The controversy over whether Facebook failed to stop improper access and handling of user data puts social media companies under intense, new scrutiny. We struggle to address the power of Facebook, Twitter, YouTube, and other social media companies because we’re not defining them accurately. These companies are not “just” technology platforms, as their General Counsel’s asserted on Capitol Hill in 2017. Social media is becoming a sector critical to the functioning and security of our nation – and their current approach to Washington’s concerns is untenable. The companies that comprise this sector must act with the responsibility and accountability that we expect from other sectors that are critical to our nation’s health and well-being.
Prior to 9/11, we created categories of critical infrastructure, including telecommunications, finance, and energy, that the government determined to be essential to our nation’s economic and national security. Even as the digital economy exploded over the past 15 years, our security policies continued to focus on these traditional industries. In 2016, I served as the Executive Director of the Commission on Enhancing National Cybersecurity, a bipartisan, independent Commission, led by Tom Donilon and Samuel J. Palmisano, tasked by then-President Obama to develop a roadmap for the incoming Administration on securing and growing the digital economy. One of the eight issues we were asked to address was the security of critical infrastructure. After extensive initial discussion, the Commission determined that, in a time of growing interdependencies catalyzed by the Internet of Things, the lines defining what is and is not critical were getting blurred. This statement is even more true today than it was over a year ago. The definition of critical infrastructure has to evolve and align with the growth of the digital economy.
The cybersecurity events of the last twelve months have forced us to define what is critical in today’s environment. In the aftermath of the Equifax breach and the Russian interference in the 2016 elections, the importance of protecting critical information has become apparent. We now recognize that the protection of critical infrastructure is dependent on the protection of critical information. Yet, we have failed to make protecting critical information a priority.
Who or what holds our critical information? Social media companies are aggregating personally identifiable information at rates and quantities greater than at any other time in the history of the world. Our digital identities are now owned by social media companies. This information is critical because it becomes the gateway to accessing systems and networks to which the individual is connected (i.e., workplace, banks, healthcare endpoints) – systems and networks that constitute traditionally-defined critical infrastructure.
Social media companies were developed as technology platforms to create connections among people around the world. But the technologies have grown at a rapid pace and are much more than the platforms originally envisioned – and these companies need to understand and acknowledge their newfound responsibilities. If a nation-state, like Russia, that is focused on creating digital chaos to influence our democratic process, recognized and was able to access the power of these companies, it is time these companies acknowledge this power, as well, and take responsibility for it.

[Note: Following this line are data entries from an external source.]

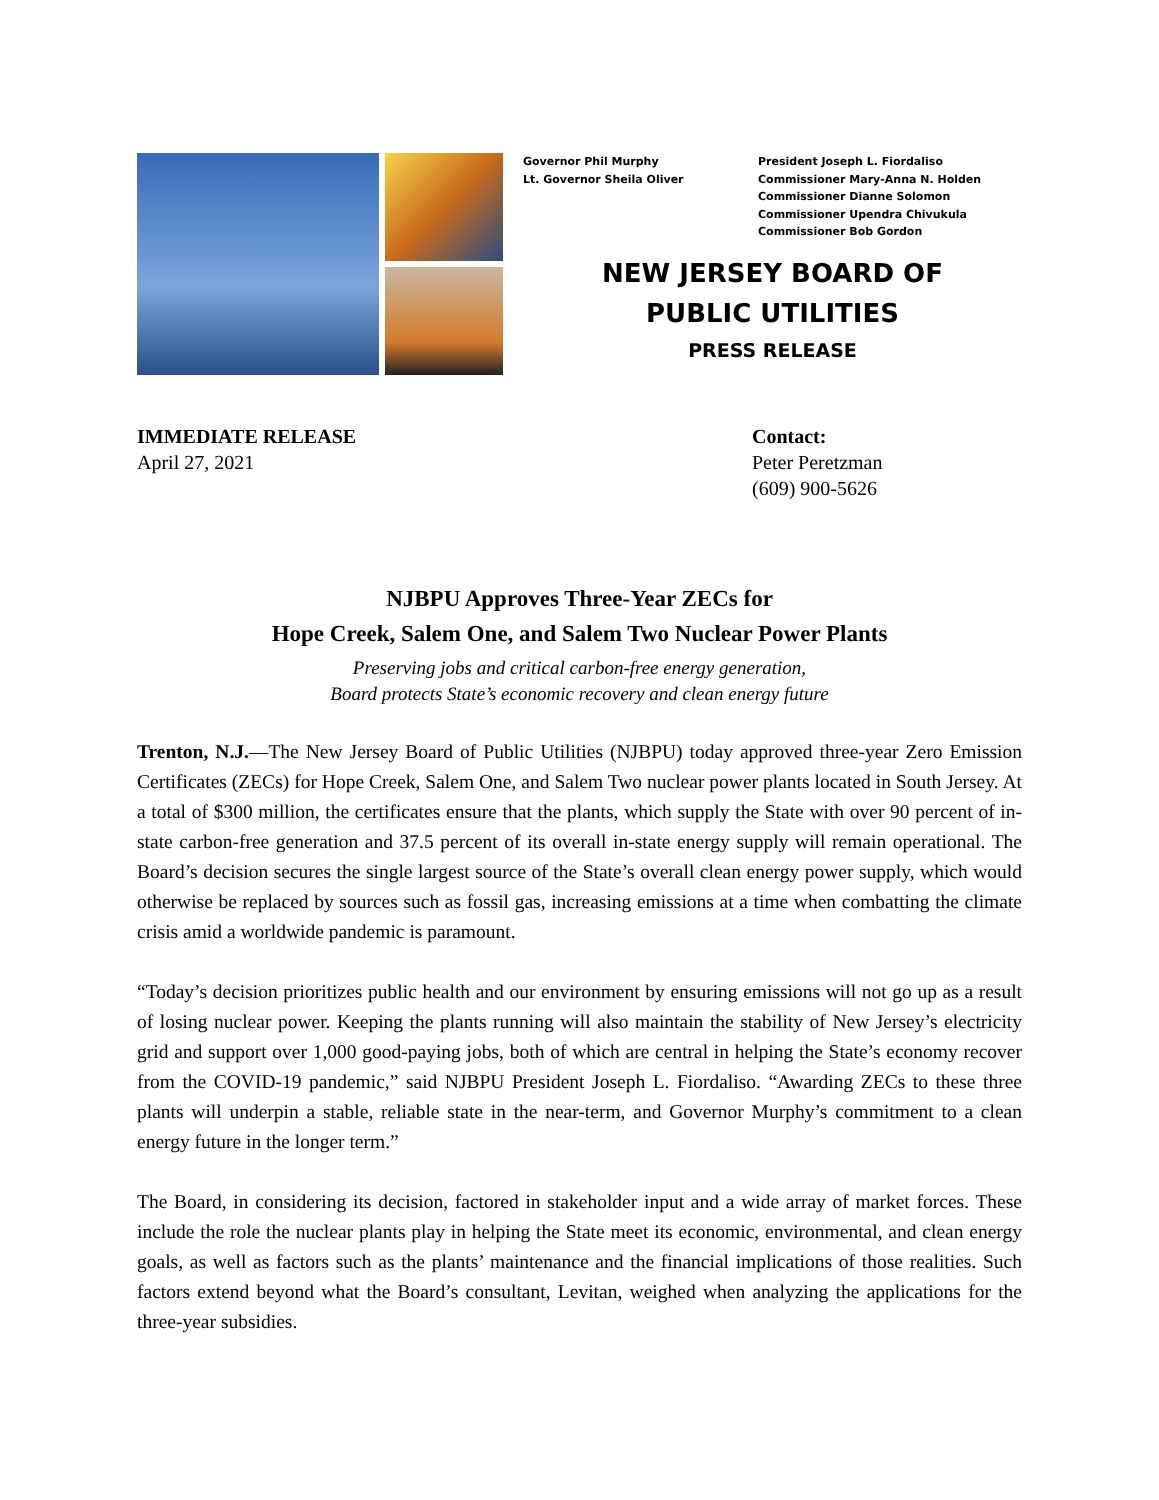Governor Phil Murphy
Lt. Governor Sheila Oliver
President Joseph L. Fiordaliso
Commissioner Mary-Anna N. Holden
Commissioner Dianne Solomon
Commissioner Upendra Chivukula
Commissioner Bob Gordon
NEW JERSEY BOARD OF
PUBLIC UTILITIES
PRESS RELEASE
IMMEDIATE RELEASE
April 27, 2021
Contact:
Peter Peretzman
(609) 900-5626
NJBPU Approves Three-Year ZECs for
Hope Creek, Salem One, and Salem Two Nuclear Power Plants
Preserving jobs and critical carbon-free energy generation,
Board protects State’s economic recovery and clean energy future
Trenton, N.J.—The New Jersey Board of Public Utilities (NJBPU) today approved three-year Zero Emission Certificates (ZECs) for Hope Creek, Salem One, and Salem Two nuclear power plants located in South Jersey. At a total of $300 million, the certificates ensure that the plants, which supply the State with over 90 percent of in-state carbon-free generation and 37.5 percent of its overall in-state energy supply will remain operational. The Board’s decision secures the single largest source of the State’s overall clean energy power supply, which would otherwise be replaced by sources such as fossil gas, increasing emissions at a time when combatting the climate crisis amid a worldwide pandemic is paramount.
“Today’s decision prioritizes public health and our environment by ensuring emissions will not go up as a result of losing nuclear power. Keeping the plants running will also maintain the stability of New Jersey’s electricity grid and support over 1,000 good-paying jobs, both of which are central in helping the State’s economy recover from the COVID-19 pandemic,” said NJBPU President Joseph L. Fiordaliso. “Awarding ZECs to these three plants will underpin a stable, reliable state in the near-term, and Governor Murphy’s commitment to a clean energy future in the longer term.”
The Board, in considering its decision, factored in stakeholder input and a wide array of market forces. These include the role the nuclear plants play in helping the State meet its economic, environmental, and clean energy goals, as well as factors such as the plants’ maintenance and the financial implications of those realities. Such factors extend beyond what the Board’s consultant, Levitan, weighed when analyzing the applications for the three-year subsidies.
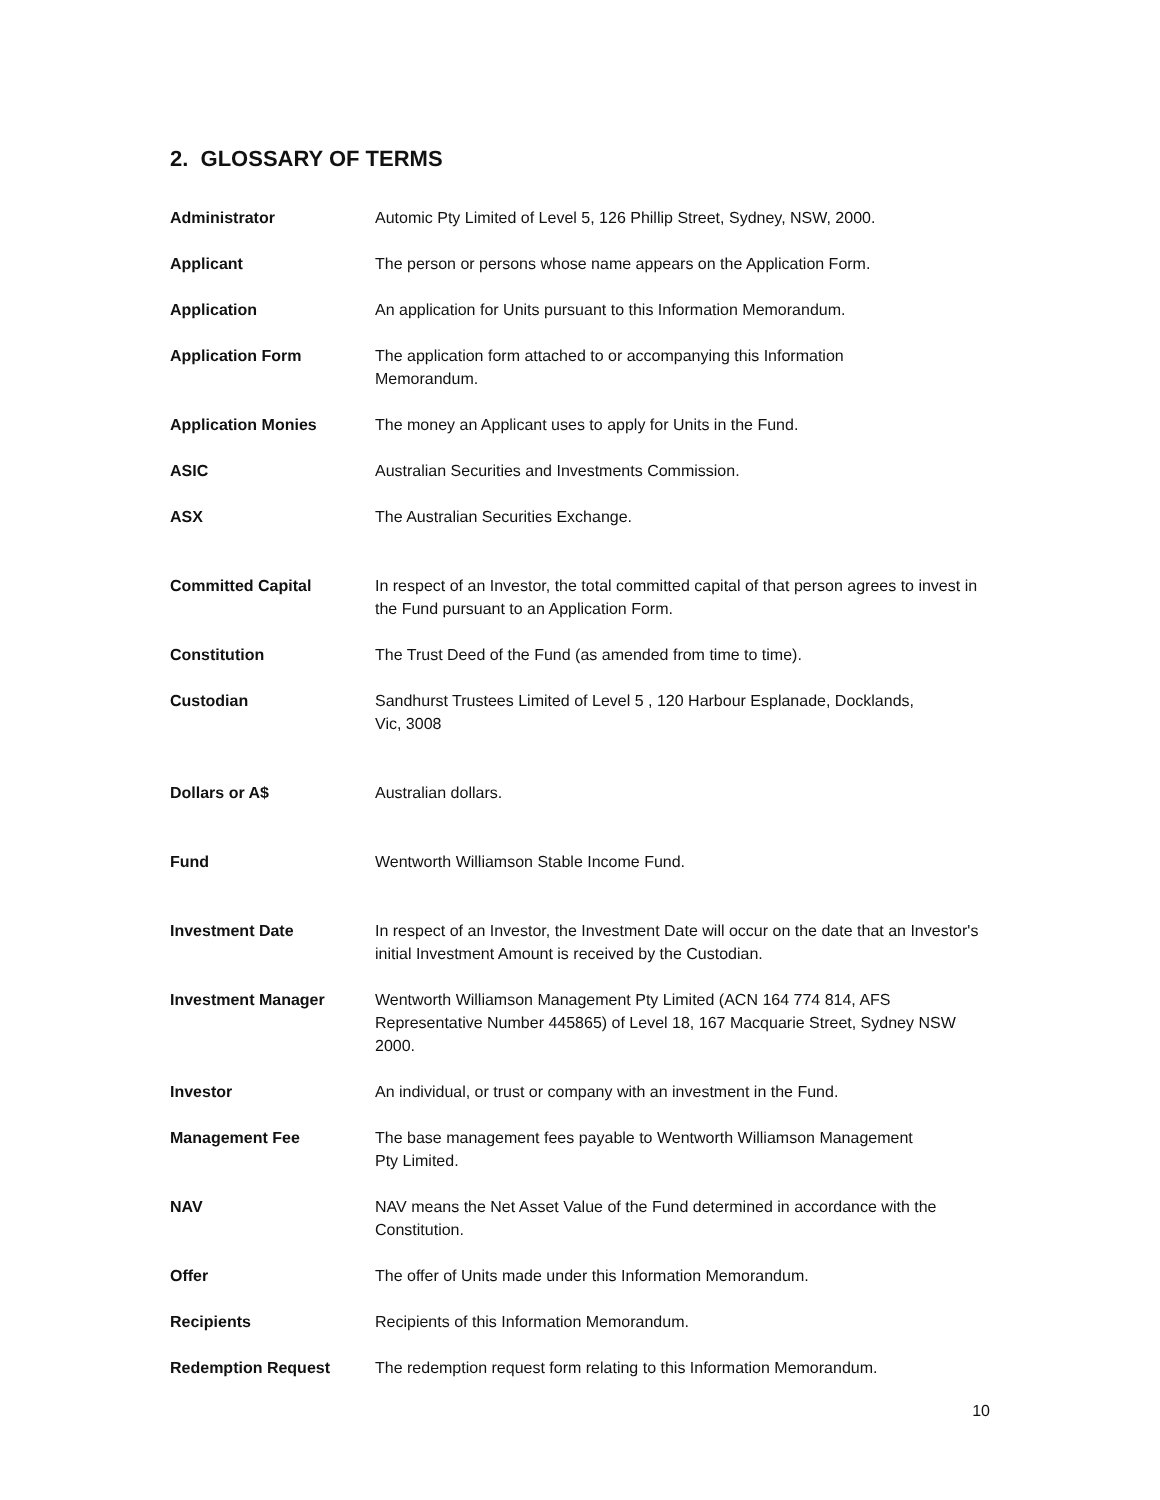2. GLOSSARY OF TERMS
Administrator Automic Pty Limited of Level 5, 126 Phillip Street, Sydney, NSW, 2000.
Applicant The person or persons whose name appears on the Application Form.
Application An application for Units pursuant to this Information Memorandum.
Application Form The application form attached to or accompanying this Information
Memorandum.
Application Monies The money an Applicant uses to apply for Units in the Fund.
ASIC Australian Securities and Investments Commission.
ASX The Australian Securities Exchange.
Committed Capital In respect of an Investor, the total committed capital of that person agrees to invest in the Fund pursuant to an Application Form.
Constitution The Trust Deed of the Fund (as amended from time to time).
Custodian Sandhurst Trustees Limited of Level 5 , 120 Harbour Esplanade, Docklands,
Vic, 3008
Dollars or A$ Australian dollars.
Fund Wentworth Williamson Stable Income Fund.
Investment Date In respect of an Investor, the Investment Date will occur on the date that an Investor's initial Investment Amount is received by the Custodian.
Investment Manager Wentworth Williamson Management Pty Limited (ACN 164 774 814, AFS Representative Number 445865) of Level 18, 167 Macquarie Street, Sydney NSW 2000.
Investor An individual, or trust or company with an investment in the Fund.
Management Fee The base management fees payable to Wentworth Williamson Management
Pty Limited.
NAV NAV means the Net Asset Value of the Fund determined in accordance with the Constitution.
Offer The offer of Units made under this Information Memorandum.
Recipients Recipients of this Information Memorandum.
Redemption Request The redemption request form relating to this Information Memorandum.
10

Social media companies should create a consortium or industry association that works with government to protect the information they are gathering, to be transparent about the information they have, and to collaborate with the public sector on making our nation more secure. These companies would benefit from the engagement and input of traditional infrastructure companies, such as telecommunications, who have experienced growing pains from innovation. Historically, companies with this much power that have turned up their noses at government don’t usually find themselves in enviable positions and are often on the wrong side of a government lawsuit. In the evolution of technology companies (i.e., Microsoft and IBM), for example, when a few companies have dominated, some form of government intervention has emerged.
Social media companies need to organize as a sector and define the roles and responsibilities they now have. If they have a pro-active, unified voice, they have a better shot at an effective relationship with government and creating solutions that will actually work.
The window for voluntary action is closing. As the 2018 elections approach, government may have no choice but to intervene. And, as one of the drafters of the legislation that created the Department of Homeland Security, I can tell you that government will over-rotate when it is responding to national security catastrophes. When it comes to critical infrastructure, government only knows the physical world and it will use this approach to regulate the digital world, which will guarantee the least desirable outcomes for this sector.
Our nation has become dependent, voluntarily and involuntarily, on social media. It is now a sector critical to our nation’s well-being. Social media companies must come together, acknowledge the responsibility their innovation has created, and act like the critical infrastructure sector they’ve become.